Copy out every line of the records below, replacing each "catalogue / barcode" with "specimen barcode" and leaving everything else unchanged.
>> BEGIN SUPPLIED ENTRIES
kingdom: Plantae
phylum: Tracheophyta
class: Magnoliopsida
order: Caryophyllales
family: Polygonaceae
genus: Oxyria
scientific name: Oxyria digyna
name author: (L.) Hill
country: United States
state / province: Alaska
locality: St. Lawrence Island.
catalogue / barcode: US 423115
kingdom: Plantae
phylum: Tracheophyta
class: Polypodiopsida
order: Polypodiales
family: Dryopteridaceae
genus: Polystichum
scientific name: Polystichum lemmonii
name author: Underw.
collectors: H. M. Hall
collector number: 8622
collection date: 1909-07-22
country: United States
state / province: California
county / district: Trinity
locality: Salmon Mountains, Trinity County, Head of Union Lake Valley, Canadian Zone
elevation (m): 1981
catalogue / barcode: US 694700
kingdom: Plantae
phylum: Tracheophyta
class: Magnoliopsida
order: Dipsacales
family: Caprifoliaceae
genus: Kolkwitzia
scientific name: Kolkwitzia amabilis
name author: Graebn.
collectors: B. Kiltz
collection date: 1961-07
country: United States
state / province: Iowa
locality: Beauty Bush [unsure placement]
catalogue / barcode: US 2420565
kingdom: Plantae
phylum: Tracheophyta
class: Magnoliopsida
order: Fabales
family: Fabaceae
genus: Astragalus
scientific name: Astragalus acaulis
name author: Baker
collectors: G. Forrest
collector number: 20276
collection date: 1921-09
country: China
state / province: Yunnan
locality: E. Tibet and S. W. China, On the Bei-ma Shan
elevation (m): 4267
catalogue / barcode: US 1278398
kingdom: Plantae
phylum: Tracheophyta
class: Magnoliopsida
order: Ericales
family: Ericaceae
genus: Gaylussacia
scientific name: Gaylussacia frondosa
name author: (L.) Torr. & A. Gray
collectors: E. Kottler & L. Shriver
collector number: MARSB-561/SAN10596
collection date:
>> END SUPPLIED ENTRIES
● **RESPONSE BELOW**
kingdom: Plantae
phylum: Tracheophyta
class: Magnoliopsida
order: Caryophyllales
family: Polygonaceae
genus: Oxyria
scientific name: Oxyria digyna
name author: (L.) Hill
country: United States
state / province: Alaska
locality: St. Lawrence Island.
specimen barcode: US 423115
kingdom: Plantae
phylum: Tracheophyta
class: Polypodiopsida
order: Polypodiales
family: Dryopteridaceae
genus: Polystichum
scientific name: Polystichum lemmonii
name author: Underw.
collectors: H. M. Hall
collector number: 8622
collection date: 1909-07-22
country: United States
state / province: California
county / district: Trinity
locality: Salmon Mountains, Trinity County, Head of Union Lake Valley, Canadian Zone
elevation (m): 1981
specimen barcode: US 694700
kingdom: Plantae
phylum: Tracheophyta
class: Magnoliopsida
order: Dipsacales
family: Caprifoliaceae
genus: Kolkwitzia
scientific name: Kolkwitzia amabilis
name author: Graebn.
collectors: B. Kiltz
collection date: 1961-07
country: United States
state / province: Iowa
locality: Beauty Bush [unsure placement]
specimen barcode: US 2420565
kingdom: Plantae
phylum: Tracheophyta
class: Magnoliopsida
order: Fabales
family: Fabaceae
genus: Astragalus
scientific name: Astragalus acaulis
name author: Baker
collectors: G. Forrest
collector number: 20276
collection date: 1921-09
country: China
state / province: Yunnan
locality: E. Tibet and S. W. China, On the Bei-ma Shan
elevation (m): 4267
specimen barcode: US 1278398
kingdom: Plantae
phylum: Tracheophyta
class: Magnoliopsida
order: Ericales
family: Ericaceae
genus: Gaylussacia
scientific name: Gaylussacia frondosa
name author: (L.) Torr. & A. Gray
collectors: E. Kottler & L. Shriver
collector number: MARSB-561/SAN10596
collection date:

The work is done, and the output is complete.